Enamorado de una impostora (segunda parte).

Sentado en la orilla del colchón intenté asimilar las cosas: durante tres días seguidos una misma chica se había aparecido en mis sueños; el primero cuando la conocí; el segundo cuando la hice mi novia y el tercero cuando todo terminó. Hacía ya una semana de esto y no se había vuelto a aparecer. Como una sombra vino y como una sombra se fue, sin hacer ruido y sin siquiera conocerla en la realidad. 
     Tomé un trozo de lienzo, mi paquete de pinturas y un par de pinceles. 
     —¿A dónde vas, Enrique?
     —Al parque que está a la vuelta. No tardo. 

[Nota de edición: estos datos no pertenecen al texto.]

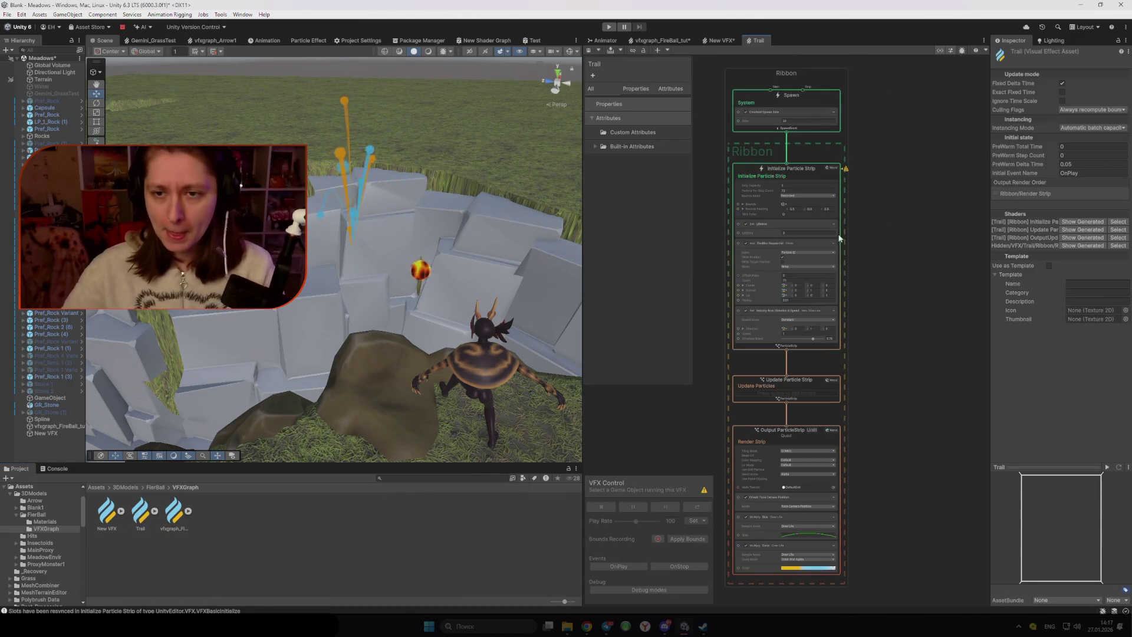
- Drag the Trail asset into the Scene view, placing the effect beside the rock
scroll(726, 214, up, 3)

     El parque estaba solo de un lado y con un anciano alimentando palomas del otro. Tendí una manta sobre el pasto y acomodé mis cosas. No tenía la certeza de qué era lo que estaba haciendo pero sí de lo que estaba buscando: a ella. El rostro comenzó a aparecer en el cuadro, con los ojos grandes, la boca pequeña y las mejillas ligeramente coloradas. Tenía las cejas gruesas, el cabello castaño y ondulado y la frente estrecha. Los colores cubrían la tela con rapidez, un pincelazo y nacía el cuello delgado, coqueto, como esperando la llegada de un beso demorado. Uno más y los hombros jugaban con mi imaginación, tersos y hechizantes, que luego daban paso a un par de pechos redondos, pequeños, reconfortantes. Las piernas eran lo mejor, puras y seductoras, con la grandeza de saberlas libres, únicas y bien formadas. Por supuesto, no me olvidé de la cereza. Tomé un poco de rojo y la coloqué: brillaba como una estrella en el centro del universo, infernal, sangrienta, amorosa...
     Sentí como una mano tocaba mi espalda y se hundía hasta mi corazón. Di media vuelta y la vi, su mano seguía dentro de mí. Nos miramos. Ella dio un apretón y un destello inundó el lugar dejándome ciego por unos minutos. Fueron segundos de oscuridad desesperada. Cuando por fin mis ojos lograron ver algo, corrieron hacia la pintura: era una figura sin rostro. Un camino floral iba de la cabeza hasta la cereza, que en un instante también desapareció. 
     De pronto sentí paz, una calma que llegaba hasta los huesos. Toda mi carne había encontrado sosiego y placidez. El cuerpo me vibraba y cosquilleaba de manera apasionante. Entonces lo entendí: estaba enamorado, enamorado de una impostora. Alguien que sin permiso se había resbalado entre mis pensamientos, alguien que sin esperar consentimiento robó tres noches de mi vida, alguien que decidió permanecer anónima, enigmática como la vida misma. Estaba enamorado, porque el mejor cariño a veces viene de un completo extraño, porque los mejores amores llegan así, de repente y sin aviso, porque...
     —¡Wow! !Que bella pintura! ¿Tú la hiciste?— dijo una chica que pasaba por allí.
     —Sí. 
     —Yo también pinto un poco. Mira.
     Y sonrió. Nuestros labios se mantuvieron callados pero nuestras miradas gritaban una revolución. Era como estar en una película muda. Sacó de su mochila un boceto que se dispuso a continuar. Se sentó a mi lado y me miró. Tenía unas pupilas penetrantes, como de jaguar. Ella volvió los ojos al trabajo. Nadie decía nada; ella pintaba y yo la observaba. Sobre el viento viajaban frases, una canción apacible y miles de sentimientos. Eché un vistazo a su pintura: era una mujer... era ella.